_What is needed_
For each line of the data that includes the word "quốc", copy the line.

Extracted page text data
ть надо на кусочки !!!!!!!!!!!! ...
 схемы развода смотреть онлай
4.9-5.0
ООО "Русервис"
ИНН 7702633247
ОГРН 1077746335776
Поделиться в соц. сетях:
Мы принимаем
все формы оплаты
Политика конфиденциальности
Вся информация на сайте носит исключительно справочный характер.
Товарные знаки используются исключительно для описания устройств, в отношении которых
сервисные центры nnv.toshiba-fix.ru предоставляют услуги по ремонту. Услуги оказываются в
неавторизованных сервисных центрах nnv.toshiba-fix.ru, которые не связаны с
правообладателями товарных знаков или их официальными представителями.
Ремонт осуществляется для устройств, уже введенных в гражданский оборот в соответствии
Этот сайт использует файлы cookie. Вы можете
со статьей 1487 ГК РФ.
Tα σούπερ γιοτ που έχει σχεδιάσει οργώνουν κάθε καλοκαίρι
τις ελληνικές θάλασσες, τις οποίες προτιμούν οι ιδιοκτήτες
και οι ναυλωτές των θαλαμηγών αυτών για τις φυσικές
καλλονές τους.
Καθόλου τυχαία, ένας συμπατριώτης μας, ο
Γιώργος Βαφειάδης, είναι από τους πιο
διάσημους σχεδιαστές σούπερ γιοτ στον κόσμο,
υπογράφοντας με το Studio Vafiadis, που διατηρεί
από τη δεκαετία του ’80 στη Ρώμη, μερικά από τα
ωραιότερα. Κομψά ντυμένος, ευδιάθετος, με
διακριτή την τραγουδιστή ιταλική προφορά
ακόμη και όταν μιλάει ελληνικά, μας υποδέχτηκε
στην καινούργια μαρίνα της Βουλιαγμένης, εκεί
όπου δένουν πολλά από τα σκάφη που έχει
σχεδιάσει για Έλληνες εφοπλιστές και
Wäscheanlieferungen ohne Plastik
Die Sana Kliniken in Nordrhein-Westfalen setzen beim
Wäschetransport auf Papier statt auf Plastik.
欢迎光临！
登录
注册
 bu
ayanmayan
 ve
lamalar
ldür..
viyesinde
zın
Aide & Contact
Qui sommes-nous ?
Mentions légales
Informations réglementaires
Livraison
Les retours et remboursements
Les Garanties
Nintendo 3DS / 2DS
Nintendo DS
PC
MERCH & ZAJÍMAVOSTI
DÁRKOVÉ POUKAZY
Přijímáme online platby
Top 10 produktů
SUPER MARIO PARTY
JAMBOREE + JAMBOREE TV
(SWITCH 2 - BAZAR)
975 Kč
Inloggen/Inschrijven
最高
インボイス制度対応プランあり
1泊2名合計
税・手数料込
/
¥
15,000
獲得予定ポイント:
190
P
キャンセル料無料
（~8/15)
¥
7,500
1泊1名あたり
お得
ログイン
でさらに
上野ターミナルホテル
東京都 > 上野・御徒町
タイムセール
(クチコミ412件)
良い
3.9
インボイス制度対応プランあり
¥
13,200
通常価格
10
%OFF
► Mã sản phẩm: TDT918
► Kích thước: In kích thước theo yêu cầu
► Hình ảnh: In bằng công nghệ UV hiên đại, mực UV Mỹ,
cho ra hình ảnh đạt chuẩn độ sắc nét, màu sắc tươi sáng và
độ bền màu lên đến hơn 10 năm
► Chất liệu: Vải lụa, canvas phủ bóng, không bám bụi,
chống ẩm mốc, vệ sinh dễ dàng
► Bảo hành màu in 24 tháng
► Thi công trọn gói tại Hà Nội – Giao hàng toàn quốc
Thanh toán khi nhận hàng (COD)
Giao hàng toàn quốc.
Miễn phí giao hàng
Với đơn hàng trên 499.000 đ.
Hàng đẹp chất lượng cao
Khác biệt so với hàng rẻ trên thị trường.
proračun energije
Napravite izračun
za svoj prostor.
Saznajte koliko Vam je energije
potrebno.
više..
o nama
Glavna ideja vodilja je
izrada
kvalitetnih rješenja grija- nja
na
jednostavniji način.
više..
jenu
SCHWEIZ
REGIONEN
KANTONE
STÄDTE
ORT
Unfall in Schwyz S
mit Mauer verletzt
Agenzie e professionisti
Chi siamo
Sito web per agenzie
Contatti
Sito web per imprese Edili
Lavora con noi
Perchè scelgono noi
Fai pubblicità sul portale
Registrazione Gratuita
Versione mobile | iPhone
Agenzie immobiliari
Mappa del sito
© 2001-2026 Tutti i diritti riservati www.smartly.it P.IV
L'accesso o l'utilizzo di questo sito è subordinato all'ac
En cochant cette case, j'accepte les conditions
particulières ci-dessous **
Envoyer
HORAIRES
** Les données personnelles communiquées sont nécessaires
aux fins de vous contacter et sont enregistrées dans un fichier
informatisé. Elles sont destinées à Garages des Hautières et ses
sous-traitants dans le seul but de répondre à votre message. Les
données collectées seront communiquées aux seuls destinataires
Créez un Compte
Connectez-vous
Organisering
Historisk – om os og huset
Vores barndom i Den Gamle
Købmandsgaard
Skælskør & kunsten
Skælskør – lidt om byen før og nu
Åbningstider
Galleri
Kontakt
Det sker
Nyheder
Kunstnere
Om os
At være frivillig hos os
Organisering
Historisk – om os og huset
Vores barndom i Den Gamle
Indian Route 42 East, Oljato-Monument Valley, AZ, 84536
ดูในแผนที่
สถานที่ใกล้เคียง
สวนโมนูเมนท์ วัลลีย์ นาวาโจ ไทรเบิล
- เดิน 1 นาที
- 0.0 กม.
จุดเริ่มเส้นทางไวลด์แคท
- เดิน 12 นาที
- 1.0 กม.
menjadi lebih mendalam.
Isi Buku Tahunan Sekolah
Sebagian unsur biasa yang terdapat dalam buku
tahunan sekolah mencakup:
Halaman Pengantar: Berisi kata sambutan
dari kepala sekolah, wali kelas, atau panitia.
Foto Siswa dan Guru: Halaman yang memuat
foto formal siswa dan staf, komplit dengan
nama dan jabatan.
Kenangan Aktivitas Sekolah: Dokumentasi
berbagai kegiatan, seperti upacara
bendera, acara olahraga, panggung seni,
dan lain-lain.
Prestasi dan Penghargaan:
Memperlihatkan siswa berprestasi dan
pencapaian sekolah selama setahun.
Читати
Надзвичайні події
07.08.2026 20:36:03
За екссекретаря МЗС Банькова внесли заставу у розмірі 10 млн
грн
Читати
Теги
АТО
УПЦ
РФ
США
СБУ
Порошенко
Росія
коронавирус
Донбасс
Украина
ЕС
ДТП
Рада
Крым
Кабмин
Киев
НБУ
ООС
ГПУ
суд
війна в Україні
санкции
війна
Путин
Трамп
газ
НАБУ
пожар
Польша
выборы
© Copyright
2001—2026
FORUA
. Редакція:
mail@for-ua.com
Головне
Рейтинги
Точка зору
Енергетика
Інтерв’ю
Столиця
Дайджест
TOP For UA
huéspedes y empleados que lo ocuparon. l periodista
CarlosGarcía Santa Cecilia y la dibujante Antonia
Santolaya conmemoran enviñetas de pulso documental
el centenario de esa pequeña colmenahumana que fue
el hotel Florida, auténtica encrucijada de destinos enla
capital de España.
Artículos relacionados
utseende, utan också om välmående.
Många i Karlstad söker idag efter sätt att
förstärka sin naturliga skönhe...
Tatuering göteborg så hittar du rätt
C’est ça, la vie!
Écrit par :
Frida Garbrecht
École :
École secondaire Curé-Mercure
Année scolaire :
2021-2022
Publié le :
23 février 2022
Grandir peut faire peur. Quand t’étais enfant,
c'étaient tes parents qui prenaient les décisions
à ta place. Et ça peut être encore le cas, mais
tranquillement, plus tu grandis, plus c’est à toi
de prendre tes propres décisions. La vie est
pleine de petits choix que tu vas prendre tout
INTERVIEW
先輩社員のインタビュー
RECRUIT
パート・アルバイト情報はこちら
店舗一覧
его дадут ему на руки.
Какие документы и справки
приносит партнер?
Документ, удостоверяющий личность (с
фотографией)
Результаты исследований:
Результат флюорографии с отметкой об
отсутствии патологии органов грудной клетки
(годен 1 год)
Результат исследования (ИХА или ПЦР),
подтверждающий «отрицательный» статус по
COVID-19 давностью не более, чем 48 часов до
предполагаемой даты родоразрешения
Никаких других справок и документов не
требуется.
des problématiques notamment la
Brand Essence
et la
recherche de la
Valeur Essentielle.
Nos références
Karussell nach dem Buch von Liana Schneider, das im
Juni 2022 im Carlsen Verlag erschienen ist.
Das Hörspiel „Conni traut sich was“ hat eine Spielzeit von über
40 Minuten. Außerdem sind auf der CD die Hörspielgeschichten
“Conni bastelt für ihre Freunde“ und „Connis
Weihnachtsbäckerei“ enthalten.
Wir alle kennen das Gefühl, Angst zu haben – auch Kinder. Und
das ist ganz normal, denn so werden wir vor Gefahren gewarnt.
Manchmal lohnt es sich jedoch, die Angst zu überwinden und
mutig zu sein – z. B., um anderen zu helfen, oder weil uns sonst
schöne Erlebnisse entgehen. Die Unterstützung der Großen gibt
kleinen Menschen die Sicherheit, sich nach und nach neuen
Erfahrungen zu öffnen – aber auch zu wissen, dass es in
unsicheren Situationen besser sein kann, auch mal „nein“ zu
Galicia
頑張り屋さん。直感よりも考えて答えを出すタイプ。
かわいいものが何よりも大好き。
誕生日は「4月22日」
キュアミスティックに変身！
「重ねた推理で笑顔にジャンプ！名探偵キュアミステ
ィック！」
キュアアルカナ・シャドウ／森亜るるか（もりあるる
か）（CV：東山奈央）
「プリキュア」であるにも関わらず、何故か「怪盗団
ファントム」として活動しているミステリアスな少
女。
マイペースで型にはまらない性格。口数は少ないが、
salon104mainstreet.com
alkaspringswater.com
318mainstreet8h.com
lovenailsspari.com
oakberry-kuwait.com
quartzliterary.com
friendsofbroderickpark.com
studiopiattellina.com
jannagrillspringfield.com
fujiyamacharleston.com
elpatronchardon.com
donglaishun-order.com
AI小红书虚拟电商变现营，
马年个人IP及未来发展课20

_Output for this exercise_
► Thi công trọn gói tại Hà Nội – Giao hàng toàn quốc
Giao hàng toàn quốc.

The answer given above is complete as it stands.